Urasky composed a “score,” for a spoken-word model of “Vilify,” and Cantrell confirmed the finished model to “I Want Blood” producer Joe Barresi (Queens of the Stone Age, Device, Unhealthy Faith), “and I think [collaborators] Greg Puciato and Tyler [Bates, musician/composer] as well.” The consensus? Cantrell wanted to do a spoken-word model of each track on the just-finished album. There was a two-week deadline. And the album’s remaining eight songs new music and soundscapes to go below Cantrell’s recitations. The singer recited the lyrics for every track, then despatched them to his musical allies.

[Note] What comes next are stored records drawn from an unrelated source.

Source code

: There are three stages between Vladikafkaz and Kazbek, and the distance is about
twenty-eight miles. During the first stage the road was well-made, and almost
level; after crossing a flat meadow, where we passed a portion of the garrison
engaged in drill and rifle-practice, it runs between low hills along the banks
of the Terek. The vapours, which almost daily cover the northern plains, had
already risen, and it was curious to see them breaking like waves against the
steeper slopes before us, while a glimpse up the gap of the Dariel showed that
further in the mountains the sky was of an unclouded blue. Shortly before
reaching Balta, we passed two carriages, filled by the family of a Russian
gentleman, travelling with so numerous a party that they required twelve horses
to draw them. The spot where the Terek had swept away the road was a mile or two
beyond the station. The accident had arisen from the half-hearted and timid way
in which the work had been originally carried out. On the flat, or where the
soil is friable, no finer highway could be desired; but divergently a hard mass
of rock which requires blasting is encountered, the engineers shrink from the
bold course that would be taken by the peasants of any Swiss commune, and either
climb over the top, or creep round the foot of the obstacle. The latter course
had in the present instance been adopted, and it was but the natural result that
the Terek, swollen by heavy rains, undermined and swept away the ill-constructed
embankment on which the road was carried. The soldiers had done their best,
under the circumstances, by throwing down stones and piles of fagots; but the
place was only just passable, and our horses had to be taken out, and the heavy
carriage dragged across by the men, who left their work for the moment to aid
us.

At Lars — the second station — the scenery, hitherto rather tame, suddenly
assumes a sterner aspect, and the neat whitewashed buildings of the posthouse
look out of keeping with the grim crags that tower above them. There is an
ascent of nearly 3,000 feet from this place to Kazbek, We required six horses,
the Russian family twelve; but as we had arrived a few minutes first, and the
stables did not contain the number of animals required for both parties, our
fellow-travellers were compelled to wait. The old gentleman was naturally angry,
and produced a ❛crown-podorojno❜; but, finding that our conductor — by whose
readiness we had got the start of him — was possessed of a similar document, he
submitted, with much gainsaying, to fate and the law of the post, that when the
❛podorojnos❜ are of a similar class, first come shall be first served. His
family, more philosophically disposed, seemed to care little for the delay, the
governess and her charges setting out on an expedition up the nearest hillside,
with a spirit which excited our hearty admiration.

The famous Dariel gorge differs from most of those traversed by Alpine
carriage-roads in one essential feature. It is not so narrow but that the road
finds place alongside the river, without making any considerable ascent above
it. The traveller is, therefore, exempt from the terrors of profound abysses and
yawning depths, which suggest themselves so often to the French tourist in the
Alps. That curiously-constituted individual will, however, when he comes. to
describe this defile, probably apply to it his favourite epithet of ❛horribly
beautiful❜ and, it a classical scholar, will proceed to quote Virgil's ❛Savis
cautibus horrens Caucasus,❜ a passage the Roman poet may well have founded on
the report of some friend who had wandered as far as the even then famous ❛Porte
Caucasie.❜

“This is a good record,” Cantell stated of his newest solo effort “I Want Blood.” “It was like, ‘I want to release this, and put my name on it; I stand behind it.’ You throw it out there. I’ve been lucky enough to have people react to it, support it and get it. Get it,”
(Nick Fancher)
“Everybody rallied. I’m just as surprised as anyone at the end of the day,” Cantrell laughs. “Like, holy crap, that’s fucking cool. You never would have got there if you weren’t engaged and in the process and trying to figure it out. It’s always fun to just to see what the hell I can pull off, or be a part of pulling off, or creating.“
He joins the grand tradition of dark artists like Jim Carroll or William Burroughs in the spoken-word world, or as Cantrell quips, “[William] Shatner and [Leonard] Nimoy.” “It was kind of fun to get into that space, that kind of calm, audiobook kind of voice,” he admits, and whereas he’s at the moment studying Cormac McCarthy (which appears the right accompaniment to Cantrell’s songwriting), he’s centered on music somewhat than a profession in audiobooks for the foreseeable future.

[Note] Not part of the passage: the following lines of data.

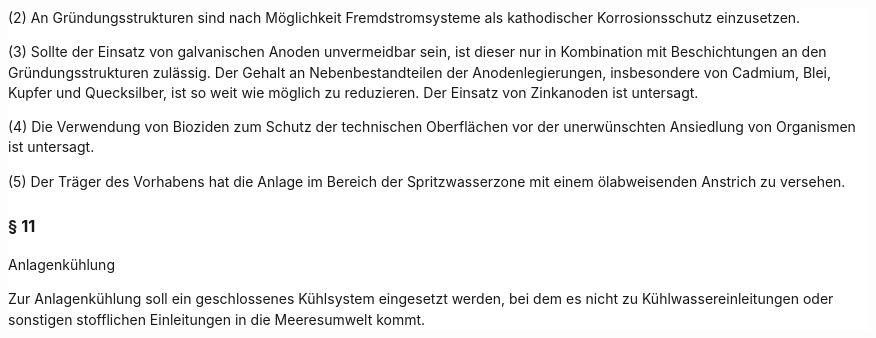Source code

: (2) An Gründungsstrukturen sind nach Möglichkeit Fremdstromsysteme als
kathodischer Korrosionsschutz einzusetzen.

</div>

<div class="jurAbsatz">

(3) Sollte der Einsatz von galvanischen Anoden unvermeidbar sein, ist
dieser nur in Kombination mit Beschichtungen an den Gründungsstrukturen
zulässig. Der Gehalt an Nebenbestandteilen der Anodenlegierungen,
insbesondere von Cadmium, Blei, Kupfer und Quecksilber, ist so weit wie
möglich zu reduzieren. Der Einsatz von Zinkanoden ist untersagt.

</div>

<div class="jurAbsatz">

(4) Die Verwendung von Bioziden zum Schutz der technischen Oberflächen
vor der unerwünschten Ansiedlung von Organismen ist untersagt.

</div>

<div class="jurAbsatz">

(5) Der Träger des Vorhabens hat die Anlage im Bereich der
Spritzwasserzone mit einem ölabweisenden Anstrich zu versehen.

</div>

</div>

</div>

</div>

<span id="BJNR005800022BJNE001300000.html"></span>

### § 11  
Anlagenkühlung

<div>

<div class="jnhtml">

<div>

<div class="jurAbsatz">

Zur Anlagenkühlung soll ein geschlossenes Kühlsystem eingesetzt werden,
bei dem es nicht zu Kühlwassereinleitungen oder sonstigen stofflichen
Einleitungen in die Meeresumwelt kommt.

</div>

</div>

</div>

</div>

<span id="BJNR005800022BJNE001400000.html"></span>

Cantrell doesn’t write the only of songs to parse, nevertheless it appears he needs to be seen, in addition to have listeners see elements of themselves in his music. The aural dig is price it for all. Whereas the reward of constructing a report is actually within the creation, it’s additionally within the reception, because the singer-songwriter notes. “This is a good record. It was like, ‘I want to release this, and put my name on it; I stand behind it.’ You throw it out there. I’ve been lucky enough to have people react to it, support it and get it. Get it,” he emphasizes, concluding, “You know, that’s the whole thing.”